Stored records:
================================

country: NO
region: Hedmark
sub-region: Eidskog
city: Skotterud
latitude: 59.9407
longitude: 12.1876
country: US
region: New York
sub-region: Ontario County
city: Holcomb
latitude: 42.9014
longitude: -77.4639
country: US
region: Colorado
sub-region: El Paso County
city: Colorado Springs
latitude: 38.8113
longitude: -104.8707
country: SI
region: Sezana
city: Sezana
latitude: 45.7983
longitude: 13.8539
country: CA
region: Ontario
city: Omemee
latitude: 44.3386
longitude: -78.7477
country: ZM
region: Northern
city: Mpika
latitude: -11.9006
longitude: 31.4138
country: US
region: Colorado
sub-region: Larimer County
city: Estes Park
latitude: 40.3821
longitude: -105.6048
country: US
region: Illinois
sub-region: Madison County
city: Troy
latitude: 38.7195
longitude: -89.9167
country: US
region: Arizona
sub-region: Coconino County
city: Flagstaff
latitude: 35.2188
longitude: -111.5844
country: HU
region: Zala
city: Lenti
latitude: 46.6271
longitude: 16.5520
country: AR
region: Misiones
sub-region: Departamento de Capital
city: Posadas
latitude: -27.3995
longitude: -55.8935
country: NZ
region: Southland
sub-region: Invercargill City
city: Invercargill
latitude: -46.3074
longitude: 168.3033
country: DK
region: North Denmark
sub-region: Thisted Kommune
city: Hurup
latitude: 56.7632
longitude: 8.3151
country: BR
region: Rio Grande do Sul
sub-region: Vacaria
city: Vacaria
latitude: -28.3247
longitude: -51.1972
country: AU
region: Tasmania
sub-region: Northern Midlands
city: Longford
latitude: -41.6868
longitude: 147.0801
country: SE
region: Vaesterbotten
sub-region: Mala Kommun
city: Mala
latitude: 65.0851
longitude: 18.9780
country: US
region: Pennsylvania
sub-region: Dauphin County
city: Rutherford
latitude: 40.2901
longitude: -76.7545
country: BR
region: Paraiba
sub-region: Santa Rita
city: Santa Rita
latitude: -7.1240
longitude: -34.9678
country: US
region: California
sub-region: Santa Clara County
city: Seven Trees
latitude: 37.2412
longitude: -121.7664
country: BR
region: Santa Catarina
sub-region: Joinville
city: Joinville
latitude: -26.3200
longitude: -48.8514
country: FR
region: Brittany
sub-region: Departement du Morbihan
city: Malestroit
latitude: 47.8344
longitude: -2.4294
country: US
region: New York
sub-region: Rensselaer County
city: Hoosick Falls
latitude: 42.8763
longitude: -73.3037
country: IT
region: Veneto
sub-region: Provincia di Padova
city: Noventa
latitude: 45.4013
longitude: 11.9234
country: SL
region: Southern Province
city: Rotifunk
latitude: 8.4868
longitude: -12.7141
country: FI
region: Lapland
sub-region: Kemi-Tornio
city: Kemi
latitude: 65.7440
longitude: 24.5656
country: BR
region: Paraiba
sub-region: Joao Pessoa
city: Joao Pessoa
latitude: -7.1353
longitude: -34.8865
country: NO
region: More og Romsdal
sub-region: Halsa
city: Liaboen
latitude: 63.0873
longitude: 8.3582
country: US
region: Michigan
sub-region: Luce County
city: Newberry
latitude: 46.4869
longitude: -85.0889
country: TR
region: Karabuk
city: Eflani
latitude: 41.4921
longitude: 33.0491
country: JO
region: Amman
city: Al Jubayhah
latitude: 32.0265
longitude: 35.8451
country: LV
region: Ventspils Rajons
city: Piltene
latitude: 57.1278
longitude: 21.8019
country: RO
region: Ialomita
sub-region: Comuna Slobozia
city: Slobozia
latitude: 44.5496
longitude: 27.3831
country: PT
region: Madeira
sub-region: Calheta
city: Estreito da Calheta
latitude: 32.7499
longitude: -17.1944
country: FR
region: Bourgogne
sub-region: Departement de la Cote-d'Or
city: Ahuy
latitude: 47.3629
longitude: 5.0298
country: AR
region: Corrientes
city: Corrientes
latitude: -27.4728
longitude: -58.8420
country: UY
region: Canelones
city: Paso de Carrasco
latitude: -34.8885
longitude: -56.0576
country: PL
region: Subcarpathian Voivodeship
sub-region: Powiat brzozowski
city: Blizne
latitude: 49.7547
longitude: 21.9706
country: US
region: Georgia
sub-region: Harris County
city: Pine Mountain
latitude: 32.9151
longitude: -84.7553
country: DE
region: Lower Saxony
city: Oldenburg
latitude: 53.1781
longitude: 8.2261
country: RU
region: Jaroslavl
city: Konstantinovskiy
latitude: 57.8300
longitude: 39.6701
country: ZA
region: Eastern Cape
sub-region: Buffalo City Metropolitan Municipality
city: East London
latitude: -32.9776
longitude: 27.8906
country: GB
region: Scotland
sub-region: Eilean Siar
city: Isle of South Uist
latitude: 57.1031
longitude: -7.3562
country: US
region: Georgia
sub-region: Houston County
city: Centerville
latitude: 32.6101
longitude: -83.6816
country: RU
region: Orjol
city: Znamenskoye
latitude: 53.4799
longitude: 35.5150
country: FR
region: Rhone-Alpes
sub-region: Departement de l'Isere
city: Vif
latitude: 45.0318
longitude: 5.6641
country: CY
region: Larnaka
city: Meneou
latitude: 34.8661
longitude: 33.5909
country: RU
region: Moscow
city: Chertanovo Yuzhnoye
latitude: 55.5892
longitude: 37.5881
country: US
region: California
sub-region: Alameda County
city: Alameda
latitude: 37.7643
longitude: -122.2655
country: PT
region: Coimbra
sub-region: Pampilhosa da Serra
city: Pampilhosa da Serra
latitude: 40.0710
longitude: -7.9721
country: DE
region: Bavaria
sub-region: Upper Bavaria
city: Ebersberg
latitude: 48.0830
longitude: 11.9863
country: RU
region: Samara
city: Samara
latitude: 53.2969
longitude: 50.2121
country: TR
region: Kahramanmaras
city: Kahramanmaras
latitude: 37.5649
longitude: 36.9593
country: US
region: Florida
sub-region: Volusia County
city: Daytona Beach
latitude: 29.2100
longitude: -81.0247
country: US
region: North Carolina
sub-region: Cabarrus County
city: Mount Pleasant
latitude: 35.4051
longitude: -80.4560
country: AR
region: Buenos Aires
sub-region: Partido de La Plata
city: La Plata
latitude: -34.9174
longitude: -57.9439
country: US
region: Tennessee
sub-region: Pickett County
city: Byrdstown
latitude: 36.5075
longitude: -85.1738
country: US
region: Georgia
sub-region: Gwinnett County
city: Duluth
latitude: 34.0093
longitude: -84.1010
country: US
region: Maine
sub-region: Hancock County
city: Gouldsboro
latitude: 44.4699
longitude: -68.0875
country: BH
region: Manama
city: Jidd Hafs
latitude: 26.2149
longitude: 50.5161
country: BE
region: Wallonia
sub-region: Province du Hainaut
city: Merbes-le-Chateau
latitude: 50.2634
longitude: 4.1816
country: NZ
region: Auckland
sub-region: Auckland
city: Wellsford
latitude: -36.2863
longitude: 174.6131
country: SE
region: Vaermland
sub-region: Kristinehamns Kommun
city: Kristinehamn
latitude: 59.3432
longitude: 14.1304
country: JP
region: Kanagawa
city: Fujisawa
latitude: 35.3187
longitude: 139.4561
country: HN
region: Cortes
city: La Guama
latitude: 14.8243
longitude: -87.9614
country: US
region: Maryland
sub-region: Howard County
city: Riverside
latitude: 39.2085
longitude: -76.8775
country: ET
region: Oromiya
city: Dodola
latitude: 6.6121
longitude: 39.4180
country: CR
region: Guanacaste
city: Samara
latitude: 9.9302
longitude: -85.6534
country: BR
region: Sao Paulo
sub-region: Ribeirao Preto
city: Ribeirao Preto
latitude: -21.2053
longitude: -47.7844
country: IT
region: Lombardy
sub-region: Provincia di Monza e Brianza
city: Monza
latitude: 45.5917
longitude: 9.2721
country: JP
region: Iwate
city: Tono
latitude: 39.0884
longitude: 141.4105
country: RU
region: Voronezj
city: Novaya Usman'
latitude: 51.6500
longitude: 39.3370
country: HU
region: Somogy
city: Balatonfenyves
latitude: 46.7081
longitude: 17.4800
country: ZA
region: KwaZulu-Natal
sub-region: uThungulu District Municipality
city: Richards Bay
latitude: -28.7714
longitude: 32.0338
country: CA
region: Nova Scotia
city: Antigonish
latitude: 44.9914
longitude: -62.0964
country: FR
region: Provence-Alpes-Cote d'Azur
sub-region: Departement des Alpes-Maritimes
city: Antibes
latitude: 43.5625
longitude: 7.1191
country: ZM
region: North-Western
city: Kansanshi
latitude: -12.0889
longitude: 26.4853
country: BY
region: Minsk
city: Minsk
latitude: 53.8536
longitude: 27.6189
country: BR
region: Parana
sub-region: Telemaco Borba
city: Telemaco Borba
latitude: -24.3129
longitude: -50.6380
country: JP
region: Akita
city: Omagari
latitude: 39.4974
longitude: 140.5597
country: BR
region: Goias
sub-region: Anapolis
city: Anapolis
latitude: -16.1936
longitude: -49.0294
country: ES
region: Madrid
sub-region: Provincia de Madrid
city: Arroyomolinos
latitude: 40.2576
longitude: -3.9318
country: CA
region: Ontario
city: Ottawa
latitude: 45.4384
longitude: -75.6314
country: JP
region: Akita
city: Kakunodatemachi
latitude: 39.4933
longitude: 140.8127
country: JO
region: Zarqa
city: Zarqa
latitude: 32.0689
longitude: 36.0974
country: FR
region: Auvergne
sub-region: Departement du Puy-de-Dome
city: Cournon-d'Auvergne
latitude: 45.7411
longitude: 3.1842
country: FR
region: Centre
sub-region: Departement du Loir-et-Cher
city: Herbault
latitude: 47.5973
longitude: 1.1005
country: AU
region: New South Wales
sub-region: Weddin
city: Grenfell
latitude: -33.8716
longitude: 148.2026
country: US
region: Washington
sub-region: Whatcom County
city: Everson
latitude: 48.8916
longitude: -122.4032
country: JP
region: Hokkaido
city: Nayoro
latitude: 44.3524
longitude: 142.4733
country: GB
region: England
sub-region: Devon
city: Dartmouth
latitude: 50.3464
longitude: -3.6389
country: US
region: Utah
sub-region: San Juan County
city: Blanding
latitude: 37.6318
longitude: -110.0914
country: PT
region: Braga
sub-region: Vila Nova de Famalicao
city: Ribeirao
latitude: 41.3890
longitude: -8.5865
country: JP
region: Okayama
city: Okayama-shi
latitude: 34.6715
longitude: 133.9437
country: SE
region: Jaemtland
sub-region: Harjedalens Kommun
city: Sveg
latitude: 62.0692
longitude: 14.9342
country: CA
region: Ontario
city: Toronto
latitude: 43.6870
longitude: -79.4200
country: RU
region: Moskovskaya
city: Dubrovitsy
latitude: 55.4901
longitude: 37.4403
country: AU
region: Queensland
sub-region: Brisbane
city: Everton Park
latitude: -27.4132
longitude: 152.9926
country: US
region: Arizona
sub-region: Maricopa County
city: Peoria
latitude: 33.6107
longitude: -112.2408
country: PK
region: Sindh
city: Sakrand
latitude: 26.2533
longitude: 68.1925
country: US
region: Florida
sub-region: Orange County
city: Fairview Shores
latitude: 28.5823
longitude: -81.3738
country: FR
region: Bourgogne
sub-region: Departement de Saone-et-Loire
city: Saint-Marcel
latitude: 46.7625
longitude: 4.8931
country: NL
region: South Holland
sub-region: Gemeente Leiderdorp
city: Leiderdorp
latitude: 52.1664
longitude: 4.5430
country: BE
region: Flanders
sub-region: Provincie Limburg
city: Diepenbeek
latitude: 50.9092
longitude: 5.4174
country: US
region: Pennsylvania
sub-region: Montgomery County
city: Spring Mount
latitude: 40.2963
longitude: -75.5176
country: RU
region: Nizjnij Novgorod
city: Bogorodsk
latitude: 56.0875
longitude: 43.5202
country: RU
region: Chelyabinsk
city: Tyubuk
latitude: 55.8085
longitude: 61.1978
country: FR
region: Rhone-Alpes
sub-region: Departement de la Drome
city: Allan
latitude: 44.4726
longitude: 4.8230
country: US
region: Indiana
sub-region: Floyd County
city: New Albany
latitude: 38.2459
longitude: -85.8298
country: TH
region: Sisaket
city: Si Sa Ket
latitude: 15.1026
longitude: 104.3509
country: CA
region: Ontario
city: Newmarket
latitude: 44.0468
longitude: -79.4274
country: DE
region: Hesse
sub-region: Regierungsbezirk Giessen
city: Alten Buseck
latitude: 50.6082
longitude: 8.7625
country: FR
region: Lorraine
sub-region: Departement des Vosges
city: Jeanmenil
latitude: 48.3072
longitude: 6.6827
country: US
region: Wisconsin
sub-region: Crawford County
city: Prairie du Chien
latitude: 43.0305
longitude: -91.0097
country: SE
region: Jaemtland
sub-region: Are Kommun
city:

================================

◆ **Your task**:
Print the lines of the material starting with the line containing "longitude: 18.9780" and ending with the line containing "city: Blizne", including both of those lines.

◆ **Complete answer**:
longitude: 18.9780
country: US
region: Pennsylvania
sub-region: Dauphin County
city: Rutherford
latitude: 40.2901
longitude: -76.7545
country: BR
region: Paraiba
sub-region: Santa Rita
city: Santa Rita
latitude: -7.1240
longitude: -34.9678
country: US
region: California
sub-region: Santa Clara County
city: Seven Trees
latitude: 37.2412
longitude: -121.7664
country: BR
region: Santa Catarina
sub-region: Joinville
city: Joinville
latitude: -26.3200
longitude: -48.8514
country: FR
region: Brittany
sub-region: Departement du Morbihan
city: Malestroit
latitude: 47.8344
longitude: -2.4294
country: US
region: New York
sub-region: Rensselaer County
city: Hoosick Falls
latitude: 42.8763
longitude: -73.3037
country: IT
region: Veneto
sub-region: Provincia di Padova
city: Noventa
latitude: 45.4013
longitude: 11.9234
country: SL
region: Southern Province
city: Rotifunk
latitude: 8.4868
longitude: -12.7141
country: FI
region: Lapland
sub-region: Kemi-Tornio
city: Kemi
latitude: 65.7440
longitude: 24.5656
country: BR
region: Paraiba
sub-region: Joao Pessoa
city: Joao Pessoa
latitude: -7.1353
longitude: -34.8865
country: NO
region: More og Romsdal
sub-region: Halsa
city: Liaboen
latitude: 63.0873
longitude: 8.3582
country: US
region: Michigan
sub-region: Luce County
city: Newberry
latitude: 46.4869
longitude: -85.0889
country: TR
region: Karabuk
city: Eflani
latitude: 41.4921
longitude: 33.0491
country: JO
region: Amman
city: Al Jubayhah
latitude: 32.0265
longitude: 35.8451
country: LV
region: Ventspils Rajons
city: Piltene
latitude: 57.1278
longitude: 21.8019
country: RO
region: Ialomita
sub-region: Comuna Slobozia
city: Slobozia
latitude: 44.5496
longitude: 27.3831
country: PT
region: Madeira
sub-region: Calheta
city: Estreito da Calheta
latitude: 32.7499
longitude: -17.1944
country: FR
region: Bourgogne
sub-region: Departement de la Cote-d'Or
city: Ahuy
latitude: 47.3629
longitude: 5.0298
country: AR
region: Corrientes
city: Corrientes
latitude: -27.4728
longitude: -58.8420
country: UY
region: Canelones
city: Paso de Carrasco
latitude: -34.8885
longitude: -56.0576
country: PL
region: Subcarpathian Voivodeship
sub-region: Powiat brzozowski
city: Blizne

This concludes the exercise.